Prescindendo dalla considerazione che la mancata dimostrazione dei fatti costitutivi del diritto azionato atterrebbe semmai alla fondatezza della domanda e non alla sua proponibilità, la censura è fondata, essendo principio già acquisito quello secondo cui “In tema di equa riparazione per la violazione del termine ragionevole di durata del processo, la legge (L. n. 89 del 2001, art. 2, comma 2) affida l’accertamento in concreto della violazione al giudice: la parte ha indubbiamente un onere di allegazione e dimostrazione, ma esso riguarda la sua posizione nel processo, la data iniziale di questo, la data della sua definizione e gli eventuali gradi in cui si è articolato, e spetta poi al giudice – sulla base dei dati suddetti e di quelli eventualmente addotti dalla parte resistente – verificare in concreto e con riguardo alle singole fattispecie se vi sia stata una violazione del termine ragionevole, avvalendosi anche – secondo il modello processuale di cui all’art. 737 cod. proc. civ., e segg., adottato dalla legge (art. 3, comma 4, legge cit. – di poteri di iniziativa, i quali si estrinsecano attraverso l’assunzione di informazioni che, espressamente prevista dall’art. 738 cod. proc. civ., non resta subordinata all’istanza di parte.
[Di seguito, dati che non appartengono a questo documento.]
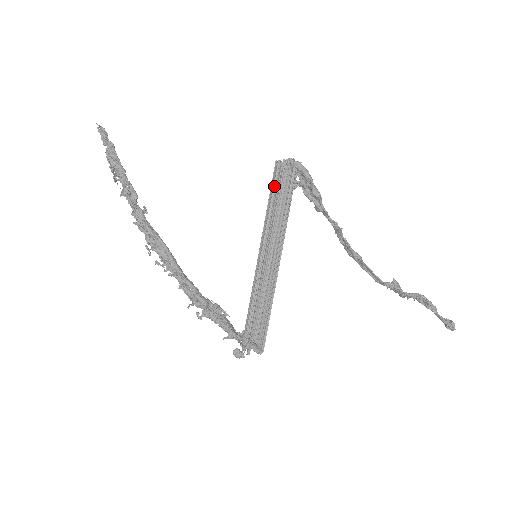
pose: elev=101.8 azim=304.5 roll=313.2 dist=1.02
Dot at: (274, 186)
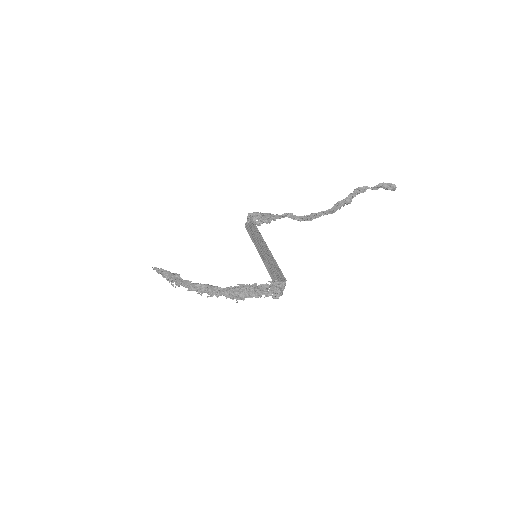
Dot at: (248, 232)
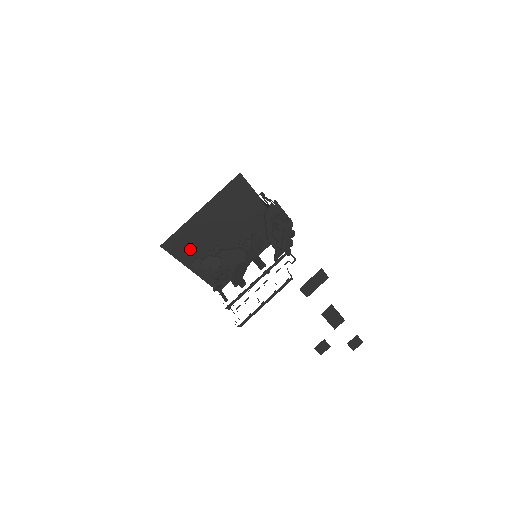
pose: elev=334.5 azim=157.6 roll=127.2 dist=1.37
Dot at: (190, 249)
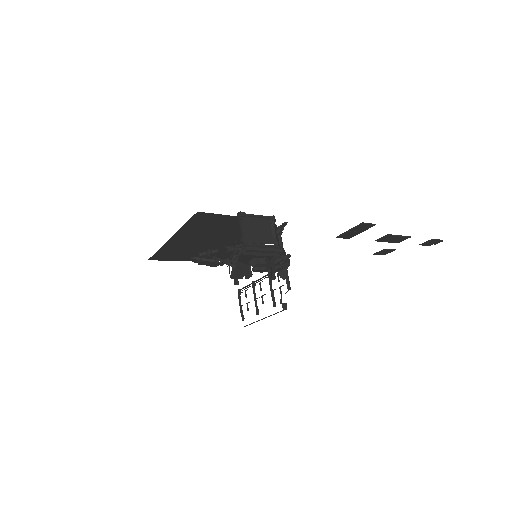
Dot at: (181, 254)
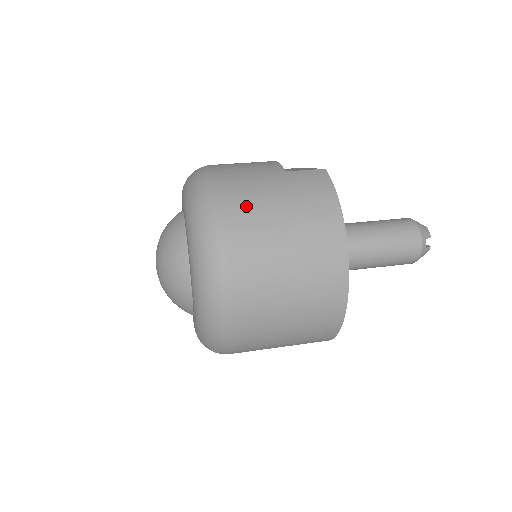
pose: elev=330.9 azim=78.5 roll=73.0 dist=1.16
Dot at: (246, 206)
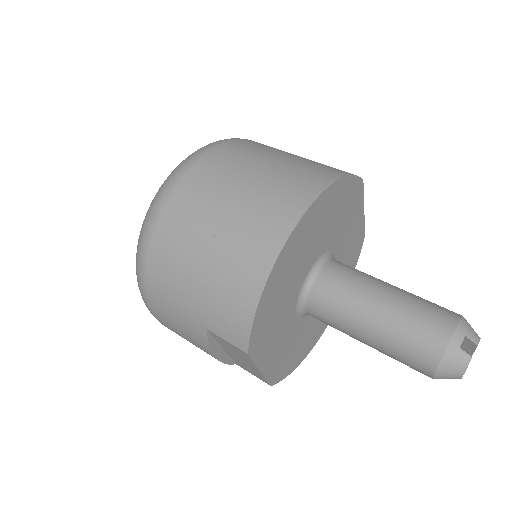
Dot at: (258, 146)
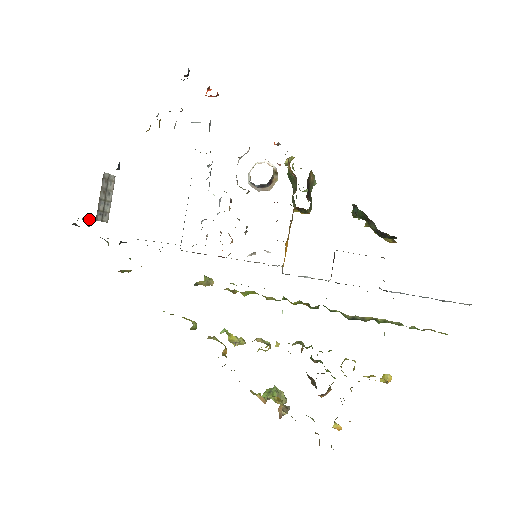
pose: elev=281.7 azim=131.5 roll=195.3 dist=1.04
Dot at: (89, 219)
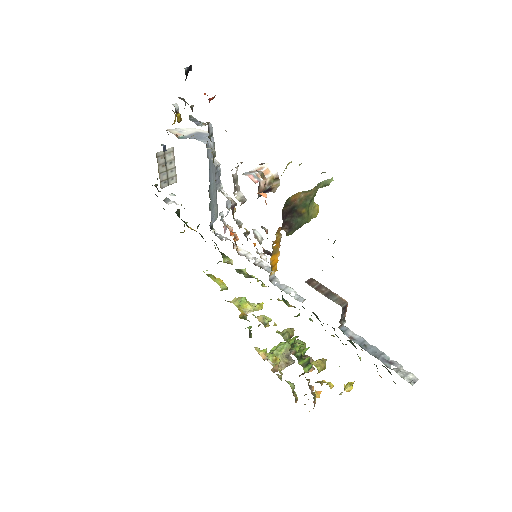
Dot at: occluded
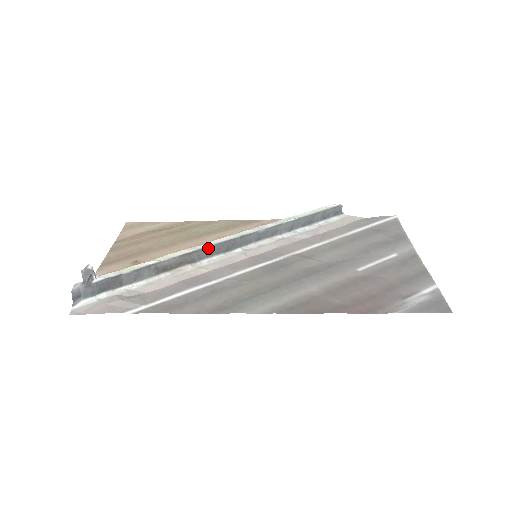
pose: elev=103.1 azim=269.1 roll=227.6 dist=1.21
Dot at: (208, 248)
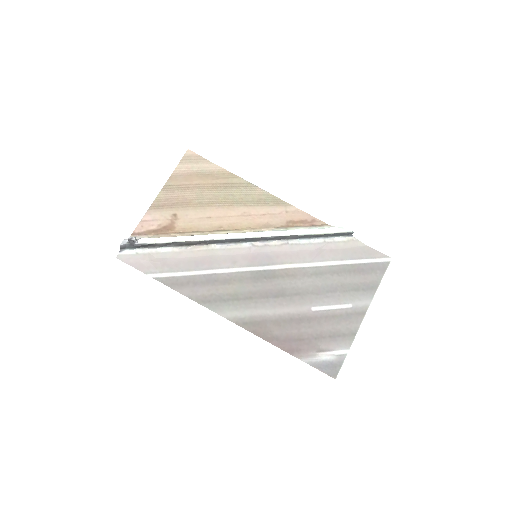
Dot at: (223, 240)
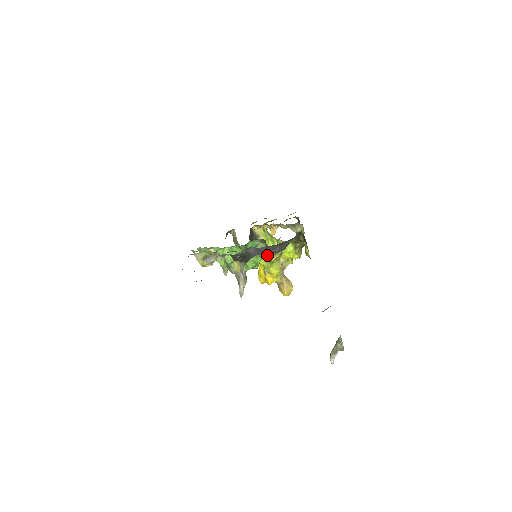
Pertanto, il giudice – pur non essendo obbligato ad esercitare tali poteri, potendo attingere “aliunde” le fonti del proprio convincimento – non può ascrivere alla parte una asserita carenza probatoria superabile con l’esercizio dei poteri di iniziativa d’ufficio, nè, tanto meno, può ignorare la richiesta della parte ricorrente di acquisire, ai sensi della L. n. 89 del 2001, art. 3, comma 5, gli atti del processo presupposto e fondare il proprio convincimento su mere ipotesi in ordine alle cause della durata dello stesso” (Sez. 1, Sentenza n. 17249 del 28/07/2006).
La fondatezza del primo motivo comporta l’assorbimento del secondo basato sulla asserita sufficienza del materiale probatorio in atti e sul difetto di contestazione da parte dell’Amministrazione.
Il ricorso deve dunque essere accolto e cassato il decreto impugnato con rinvio della causa, anche per le spese, al giudice a quo che si atterrà al principio enunciato.
P.Q.M.
la Corte accoglie il primo motivo di ricorso, dichiara assorbito il secondo, cassa il decreto impugnato in relazione al motivo accolto e rinvia la causa, anche per le spese, alla Corte d’appello di Roma in diversa composizione.
Così deciso in Roma, il 28 settembre 2011.